◆ PRZYTOCZONY FRAGMENT:
Podobnie jak Grecja, Bałkany zapożyczały się na potęgę za granicą (choć dług nigdy nie był tak wysoki jak Aten) bez podnoszenia konkurencyjności. Teraz trwa walka o ustabilizowanie budżetów, która uderza w konsumpcję. Już po przejściu kryzysu bezrobocie w Serbii zwiększyło się o pół miliona osób. Oficjalne statystyki wskazują, że bez pracy pozostaje nawet 20 proc. osób w wieku produkcyjnym. Sytuacja nie wygląda lepiej w Chorwacji. Uliczne protesty, które w żartach porównywano do arabskiej wiosny, wybuchły w tym roku w Belgradzie i Zagrzebiu. Co prawda ucichły, jednak na jesieni w Chorwacji mają odbyć się wybory, a Serbię czeka głosowanie na początku przyszłego roku. Jednak analitycy ostrzegają, że przy takim poziomie niezadowolenia demonstranci znów mogą wylegnąć na ulice.

Nostalgia za Jugosławią

Jugosłowiański komunizm był bardziej miękki niż w wielu innych krajach bloku wschodniego. Neutralność podczas zimnej wojny – wprowadzona przez Josipa Broza Tito, który rządził przez 35 lat – pozwoliła zaciągać znaczące kredyty na Zachodzie. To stworzyło iluzoryczne wrażenie dobrobytu, niemożliwe do utrzymania już pod koniec lat 80. – Życie było wtedy lepsze, bardziej przewidywalne. Kończyłeś szkołę, dostawałeś pracę, wnioskowałeś o mieszkanie, wyjeżdżałeś na wakacje i brałeś kredyty na wszystko, co było ci potrzebne. O bezrobociu nikt nie słyszał – mówi Jana Kocić, 38-letnia agentka nieruchomości z Belgradu.

>>> Czytaj też: Europa już nie interesuje Amerykanów

Na większości terenów byłej Jugosławii produkcja i płace realne są wciąż niższe niż w 1990 roku. Polityczni zdają sobie sprawę, że desperacko potrzebują inwestycji, by tworzyć miejsca pracy. – Przez pierwsze 10 lat po wojnie budowaliśmy naszą gospodarkę na imporcie, państwowych inwestycjach, a nie własnej produkcji i nowych przedsięwzięciach – mówi prezydent Chorwacji Ivo Josipović. Premier Serbii Mirko Cwetković wypowiada się w podobnym tonie. – Najważniejszym problemem jest bezrobocie. Nie przyciągnęliśmy wystarczającej liczby inwestycji, by stworzyć nowe miejsca pracy – mówi.

◆ WYCIĄG Z POZYCJI:
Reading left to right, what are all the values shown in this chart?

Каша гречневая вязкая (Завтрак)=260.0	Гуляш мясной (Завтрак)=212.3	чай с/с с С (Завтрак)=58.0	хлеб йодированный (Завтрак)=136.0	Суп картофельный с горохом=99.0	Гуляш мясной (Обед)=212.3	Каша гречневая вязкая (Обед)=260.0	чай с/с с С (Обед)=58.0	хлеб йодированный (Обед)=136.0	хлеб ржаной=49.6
---
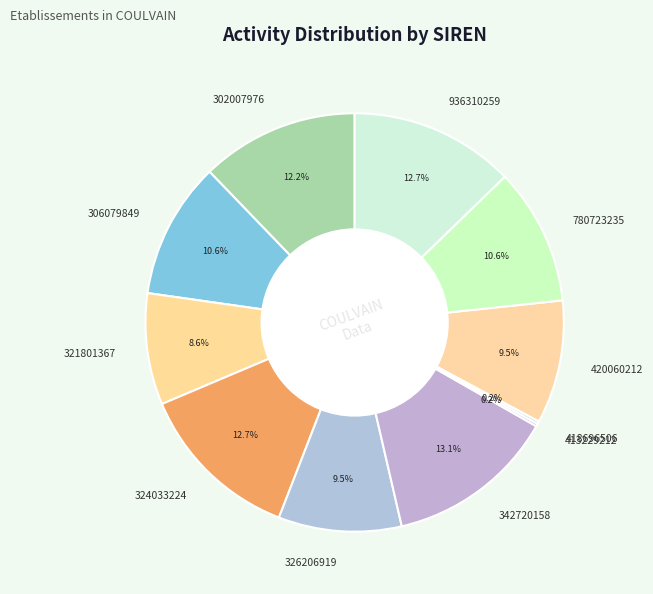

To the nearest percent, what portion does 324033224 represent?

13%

◆ LISTA ZADAŃ:
1/ O ile osób wzrosło bezrobocie w Serbii po przejściu kryzysu według fragmentu o gospodarce Bałkanów?
2/ Przepisz dokładnie z fragmentu o gospodarce Bałkanów tekst od słów "Nostalgia za Jugosławią" aż do słów "nieruchomości z Belgradu." włącznie.
Pozycje nie mają tu żadnego znaczenia.

◆ ROZWIĄZANIA ZADAŃ:
1/ O pół miliona osób.

2/
Nostalgia za Jugosławią

Jugosłowiański komunizm był bardziej miękki niż w wielu innych krajach bloku wschodniego. Neutralność podczas zimnej wojny – wprowadzona przez Josipa Broza Tito, który rządził przez 35 lat – pozwoliła zaciągać znaczące kredyty na Zachodzie. To stworzyło iluzoryczne wrażenie dobrobytu, niemożliwe do utrzymania już pod koniec lat 80. – Życie było wtedy lepsze, bardziej przewidywalne. Kończyłeś szkołę, dostawałeś pracę, wnioskowałeś o mieszkanie, wyjeżdżałeś na wakacje i brałeś kredyty na wszystko, co było ci potrzebne. O bezrobociu nikt nie słyszał – mówi Jana Kocić, 38-letnia agentka nieruchomości z Belgradu.